From the news accounts, you'd think that Senator Jeffords had escaped a hostage situation by changing his party affiliation from Republican to Independent. The Republican Party he'd belonged to all his life had been "captured" by the "extreme right-wing," which kept him gagged and tied up in an isolated corner of the Big Tent. All he ever asked for was a place at the table, but instead, those mean-spirited, intolerant zealots starved him, took away his medicine, and threw his shivering body out into the snow. Well ... metaphorically, anyway.

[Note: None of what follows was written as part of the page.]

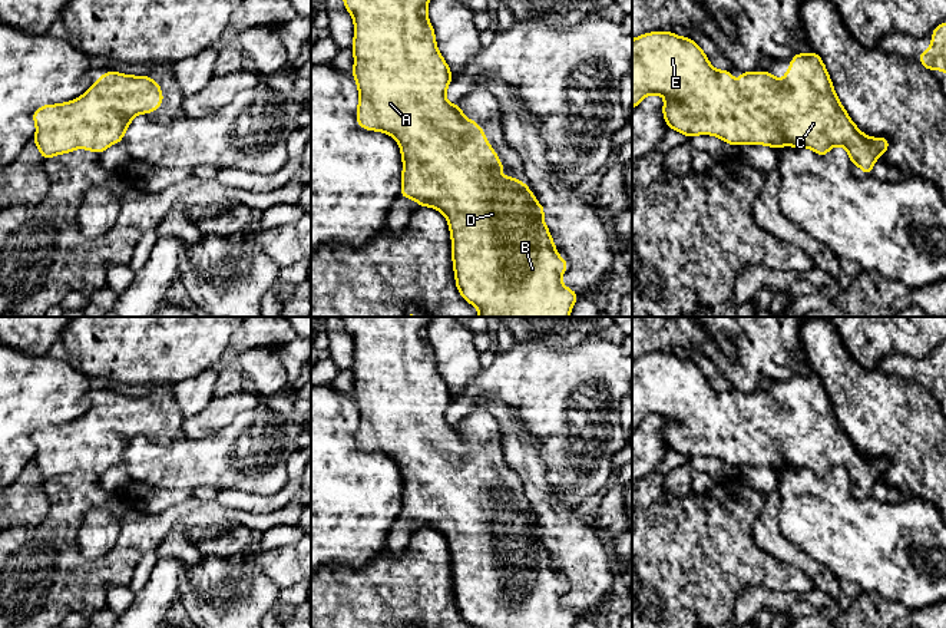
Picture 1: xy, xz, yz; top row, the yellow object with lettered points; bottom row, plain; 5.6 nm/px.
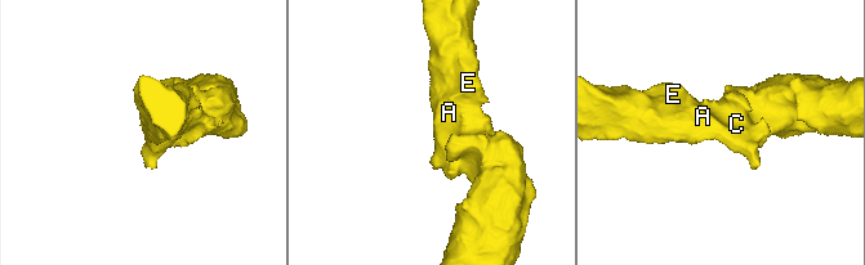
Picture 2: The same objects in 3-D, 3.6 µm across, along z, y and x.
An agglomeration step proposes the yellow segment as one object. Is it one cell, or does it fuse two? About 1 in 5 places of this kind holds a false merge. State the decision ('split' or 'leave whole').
leave whole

Rather than analyzing Jeffords' motives for his own actions, media analysts ask only what the Republican Party did to drive him to it. The answer, predictably enough, is that the party has become too conservative, and that if it wants to win back people like Jeffords, and therefore control of the Senate, it must shift abruptly toward the ideological left.
Other liberal Republicans are encouraged that their party might now take steps to accommodate the "moderates," whom they complain have been "marginalized." Sen. John McCain, who during the 2000 presidential campaign compared himself to Luke Skywalker, has told his Republican peers to "grow up." Sen. Olympia Snowe of Maine warns that her viewpoints "have to be represented as well as accommodated." The whole episode has the ring of a student protest, perhaps for the establishment of a moderate studies department at Berkeley.
The Republican Party has indeed moved significantly to the right since the Vermont senator first entered politics; that much of the authorized Jim Jeffords story is true. What isn't true is the suggestion that this trend has worked to the detriment of the party.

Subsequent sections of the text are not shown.